US 11,657,150 B2
Two-dimensionality detection method for industrial control system attacks
Tianju Sui, Liaoning (CN); Qingfeng Liu, Liaoning (CN); and Ximing Sun, Liaoning (CN)
Assigned to DALIAN UNIVERSITY OF TECHNOLOGY, Liaoning (CN)
Filed by DALIAN UNIVERSITY OF TECHNOLOGY, Liaoning (CN)
Filed on Aug. 12, 2022, as Appl. No. 17/887,027.
Claims priority of application No. 202111054018.6 (CN), filed on Sep. 9, 2021.

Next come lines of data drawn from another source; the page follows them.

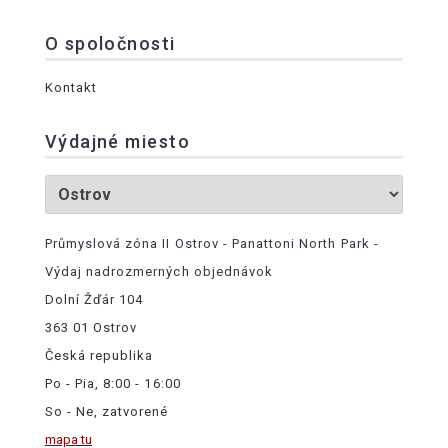
O spoločnosti
Kontakt
Výdajné miesto
Průmyslová zóna II Ostrov - Panattoni North Park -
Výdaj nadrozmerných objednávok
Dolní Žďár 104
363 01 Ostrov
Česká republika
Po - Pia, 8:00 - 16:00
So - Ne, zatvorené
mapa tu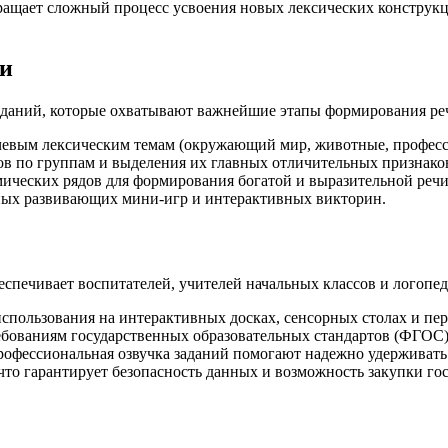
ащает сложный процесс усвоения новых лексических конструкци
ти
аданий, которые охватывают важнейшие этапы формирования ре
чевым лексическим темам (окружающий мир, животные, професси
в по группам и выделения их главных отличительных признако
ических рядов для формирования богатой и выразительной речи
ных развивающих мини-игр и интерактивных викторин.
еспечивает воспитателей, учителей начальных классов и логоп
использования на интерактивных досках, сенсорных столах и пе
ебованиям государственных образовательных стандартов (ФГОС)
рофессиональная озвучка заданий помогают надежно удерживат
 что гарантирует безопасность данных и возможность закупки 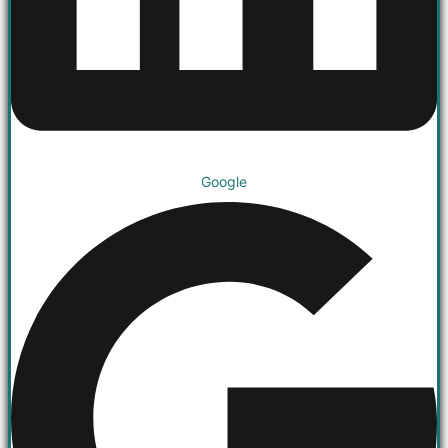
Google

Prior Publication US 2023/0076346 A1, Mar. 9, 2023
Int. Cl. G06F 21/55 (2013.01)
CPC G06F 21/554 (2013.01) [G06F 2221/031 (2013.01)] 1 Claim
OG exemplary drawing
 
1. A two-dimensionality detection method for industrial control system attacks, specifically comprising the following steps:
S1, collecting data from underlying sensors of an industrial control system in real time by an industrial control sensor network; transmitting the data to an industrial control system including a programmable logic controller (PLC) and an independent embedded attack detection system, wherein an embedded processor in the embedded attack detection system does not allow a host computer to update the embedded processor and a download port is not allowed to be connected online; uploading, PLC, the received sensor data to a supervisory control and data acquisition (SCADA) system, and meanwhile, receiving, by the embedded attack detection system, downlink data after statistics of the SCADA system through network cables;
S2, under the condition of no attack, refining, by the embedded attack detection system, independent data distribution characteristics of normal operation of each sensor in the industrial control system by reading the data collected by the sensors; the independent data distribution characteristics comprising types of probability distribution near a mean value point, estimated error covariance, and function relationships between variables abstracted based on internal physical relationships of the industrial control system; and storing a refined feature pattern in the embedded processor of stand-alone operation, recorded as a system health data model; and
S3, an attack detection method of the industrial control system comprises two-dimensionality;
first dimensionality: comparing the data collected directly by the sensors with statistical data of the SCADA system to detect an attacked condition of the SCADA system, recorded as a first level attack alert; a detection mode is: comparing system control variable data downstream from the SCADA system at the same timestamp with the sensor data directly read by the embedded attack detection system; if a difference exceeds a maximum quantization error range for data transmission, considering that the SCADA system has malicious intrusion;
second dimensionality: comparing a statistical pattern of the data collected directly by the sensors with the health data model to judge the attacked condition of the sensors, recorded as a second level attack alert; wherein the statistical pattern of the data collected directly by the sensors comprises the types of probability distribution, covariance sizes and the function relationships between the variables; a detection mode is: on the premise of not triggering the first level attack alert, firstly counting whether the function relationships between the mean values of variables of the sensors is within an allowable error range of health model function relationships; if beyond the range, considering that sensor drivers have malicious tampering; next, counting types of probability density distribution of the data of each sensor, and covariances, and comparing with the health data model; if a difference is beyond a confidence interval, considering that the sensor drivers have malicious tampering.